Monday, October 17, 2011


That scientific research in India has become "directionless" is a known fact and recent "stories" about the integrity or lack of it with two Directors of IITs only reinforce this impression further. Same is true with many scientific institutions under CSIR, DRDO and other public funded R & D agencies in the country. Existence of true scientists with high credibility is also a fact though they are in a microscopic minority. Whether individuals or the scientific environment will have to be blamed for this unfortunate phenomenon is an issue on which the jury is still out. One of the undisputed and bitter truths of industrial research in India is that many R & D institutions set up for helping industry or targeted users are not wanted by the very users for whom they are intended with vast sums of money invested by GOI! Scientists, science administrators and GOI must introspect regarding this sad state of affairs and do some thing drastic to reverse this trend. Here is a typical case of a research institution proclaiming about its "intention" to develop a technology for an obscure product which has never established itself in the country reflecting the poor direction of R & D in this sector.

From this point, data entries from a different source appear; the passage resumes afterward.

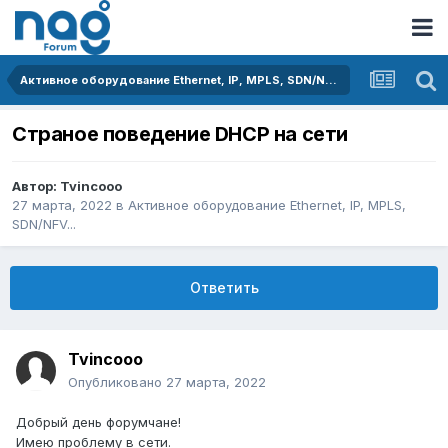
Активное оборудование Ethernet, IP, MPLS, SDN/NFV...
Страное поведение DHCP на сети
Автор:
Tvincooo
27 марта, 2022
в
Активное оборудование Ethernet, IP, MPLS,
SDN/NFV...
Ответить
Tvincooo
Опубликовано
27 марта, 2022
Добрый день форумчане!
Имею проблему в сети.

The growing health concern in consumers is prompting scientists to formulate not only new food products but also newer technologies for obtaining maximum health gains. Keeping these concerns in the backdrop, the Central Food Technological Research Institute (CFTRI), Mysore, is contemplating a technology for fortified sugarcane juice, a product obtained form sugarcane juice through fortification.
This was informed to Fnb News in a chat over telephone by Dr P Srinivas, chief scientist , head- plantation products, spices, flavour technology department, CFTRI, Mysore. Dr Srinivas said that beverages were an important source of nutrients and also an easy medium to deliver the nutrients to human body. "We have recently developed sugarcane juice in Tetrapak, and now we are contemplating the same for fortified sugarcane juice," he said. Explaining further, Dr Srinivas said that with food fortification becoming the need of the hour, there was an impetus to developing such technology for nutrient-based beverages in the market. Prior to developing sugarcane juice in Tetrapak, the CFTRI had developed sugarcane juice in glass bottle and the technology for the same had already been transferred to around 1500 entrepreneurs in the industry. According to Dr Srinivas, conditions for processing sugarcane differed in both—glass bottles and Tetrapak. He claimed that Tetrapaks were safer than the bottled juices

It is true that sugarcane juice is taken by Indian consumers from road side vendors and in summer this is considered a refreshing drink. Efforts made earlier by many research organizations have failed to deliver a product even remotely resembling the fresh juice. The claim that earlier bottling technology has been "sold" to 1500 "entrepreneurs" appears ridiculous and laughable in the face of the reality that the product is not "visible" in any market in the country! The vice like grip soft drink industry has on the Indian consumers, with cola beverages and sugar based drinks dominating the market, there is very little chance for any other product gaining a viable foothold. Similar attempts earlier to pack tender coconut water were also a failure. To day fresh sugarcane juice and tender coconut water are sold in the original form without undergoing any processing by food industry in a scientific way through dedicated outlets, implying that consumers prefer "fresh" drinks to processed ones. Also to be borne in mind is the fact Tetrapack company, a technology and equipment driven company offers plants for any liquid products including the required process details. If a GOI institution wants to waste its funds on such frivolous technology with doubtful viability and demand, it can be termed only as "directionless" research! It is unfortunate that there are "journalists" ready to print such claims without critically analyzing them for their veracity.